In this case, Flying Lotus appeared on Grammys eve eve as part of a free show for the Converse Rubber Tracks Live music series that originally launched in Brooklyn in 2012.
Steven Ellison aka, Flying Lotus, was summoned to the stage by an anxious crowd. “FlyLo” chants bounced around the Teragram Ballroom in the minutes before his hometown show. Lotus pulled no punches upon arrival as he revealed that there wasn’t a planned setlist; he flat out asked everyone which songs to play. And so it began.
At times jazzy and abstract, often booming and dance-inducing, the show progressed along a dreamlike arc; disparate scenes strung together without rhyme or reason, with the transition from one track to the next going virtually unnoticed in a sonic blur. One moment you are walking down the street, the next you’re speaking with your elementary school teacher in a fictional foreign country.
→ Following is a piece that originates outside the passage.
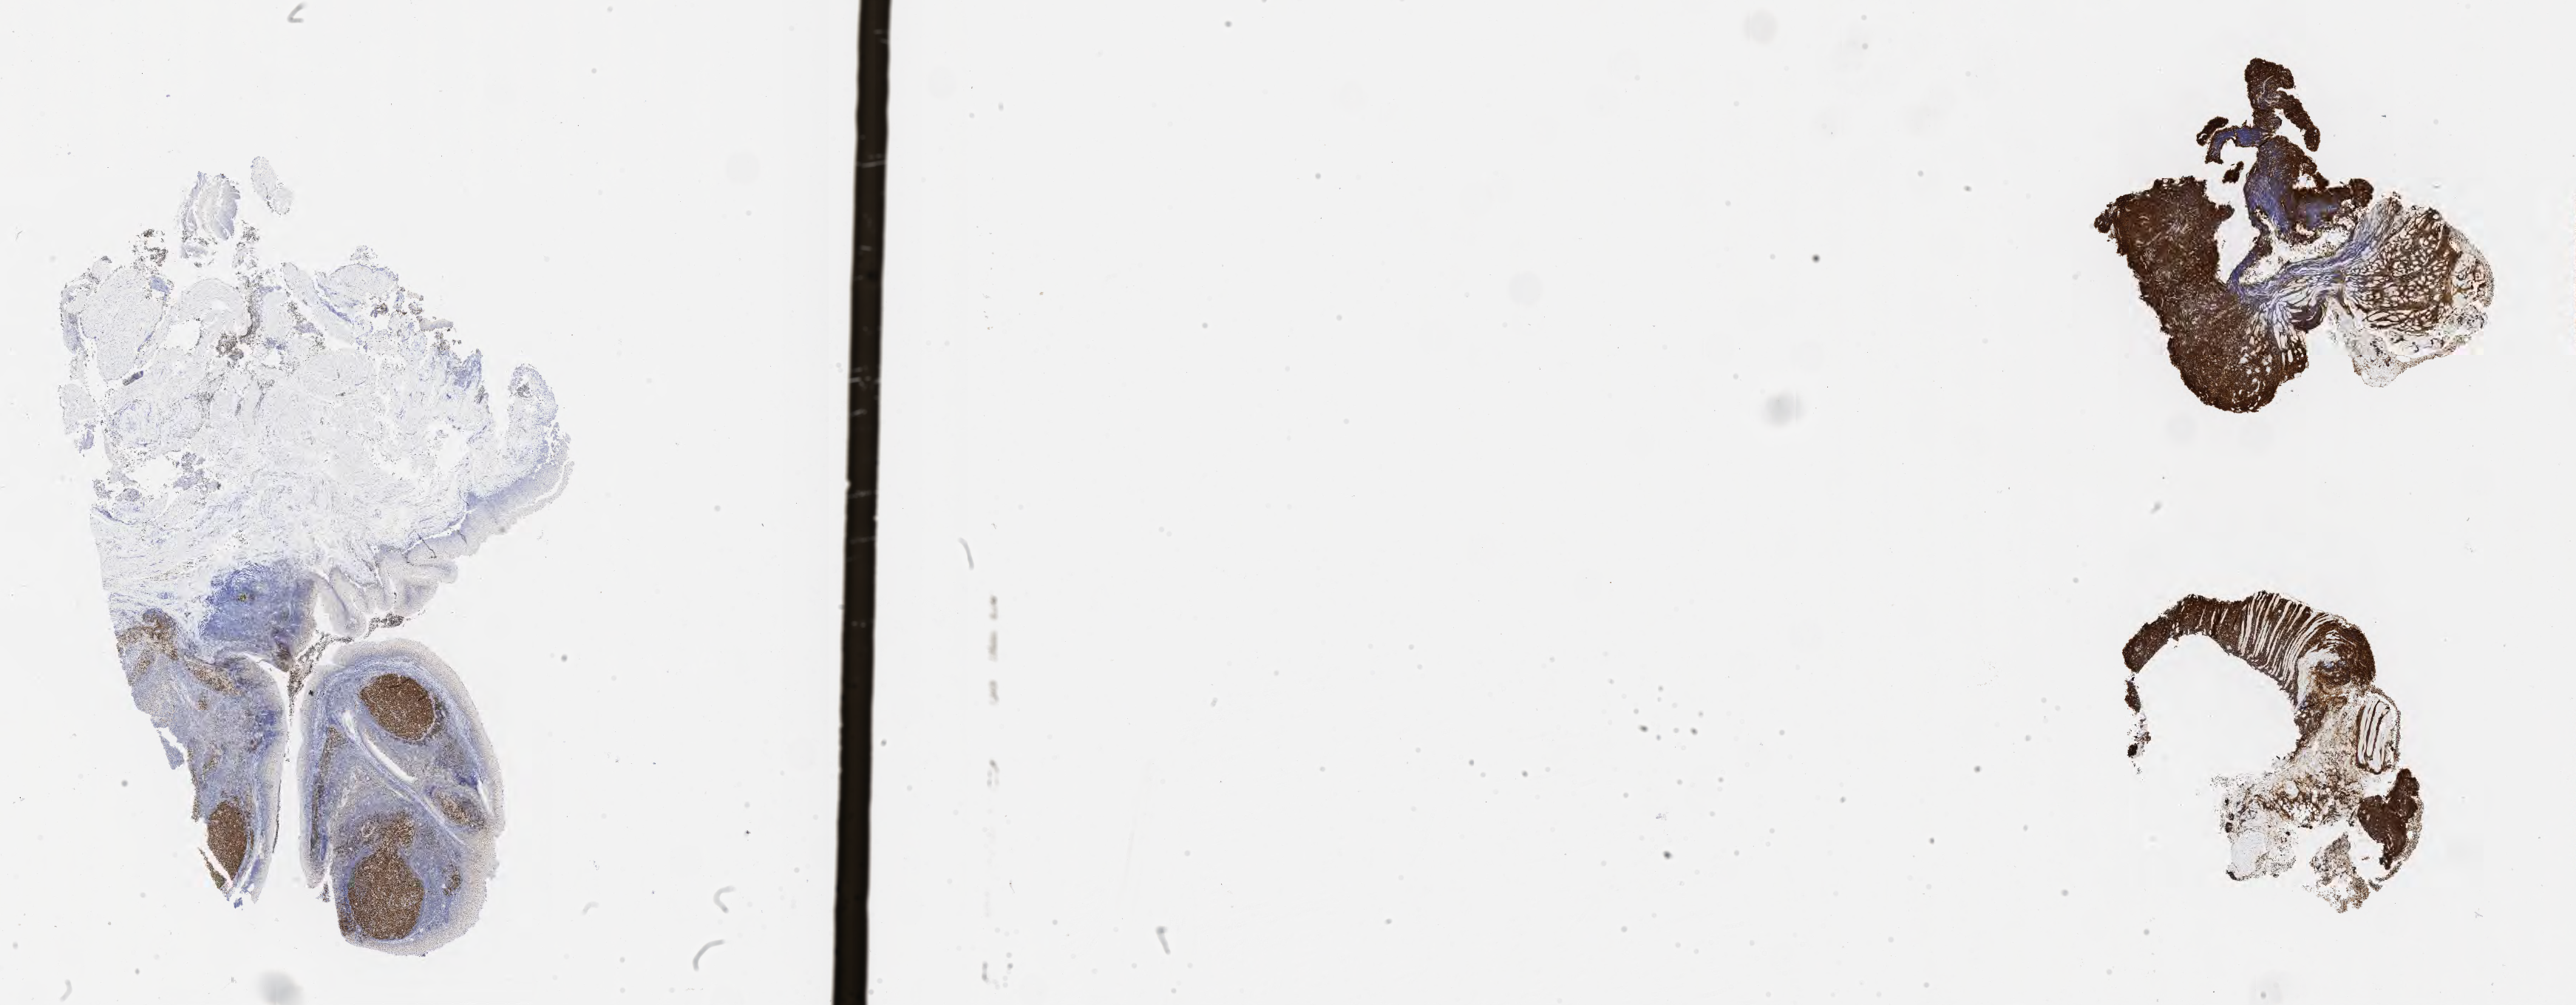
Whole-slide image, immunohistochemical stain for BCL6, shown as a low-resolution overview of the whole scanned area (about 28.2 x 11.0 mm). Tumor tissue. Anatomic site: lymph node of head and neck. Patient: male, age 73 years.
Diagnosis: Burkitt lymphoma, NOS.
No sense, no continuity, yet no complaints.
Early in the set, strands of the Beastie Boys’ “Intergalactic” were woven in to the mix which revved up the audience, who appeared eager to sing along with the classic.
The visual experience was mesmerizing and elegant. The crisp, colorful, and frenetic images surrounded FlyLo as if he was standing in a box of ever changing light, serving as a reminder that we live in the future. As he became tangled up in these blues, greens and reds behind the semi-transparent proscenium screen, he still managed to command the audience’s attention as if he were strutting on a catwalk.
Later, Ellison initiated a backing beat before finally emerging to the front of the stage to rap over the track. Pulled from the catalog of his alter ego Captain Murphy, “The Killing Joke” boasted via Batman and Bruce Wayne references, while deep bass notes vibrated sternums.
The rousing Lotus-Kendrick Lamar collaboration, the Grammy-nominated “Never Catch Me” from 2015’s You’re Dead! came late in the set. Its inclusion seemed to bring things full circle. Earlier in the night, following a glass-raised communal toast with the audience, FlyLo introduced a beat that he said was the first he ever sent to Kendrick in hopes of such a collaboration.
By night’s end, Flying Lotus paused to address the crowd with swagger about his two Grammy nominations. Although not bashful, he was earnest. Lotus copped to having written an acceptance speech in case of a win Monday night. But in case he didn’t, he wanted to share his message of how thankful he is for “the support of the city of Los Angeles…the beat community…the beat heads, from day one.” In this contemplative moment, he weighed what a loss might look like, cameras affixed to his face as someone else moves to accept the award. He said he wouldn’t hold back disappointment, but “either way it’s gonna be alright.”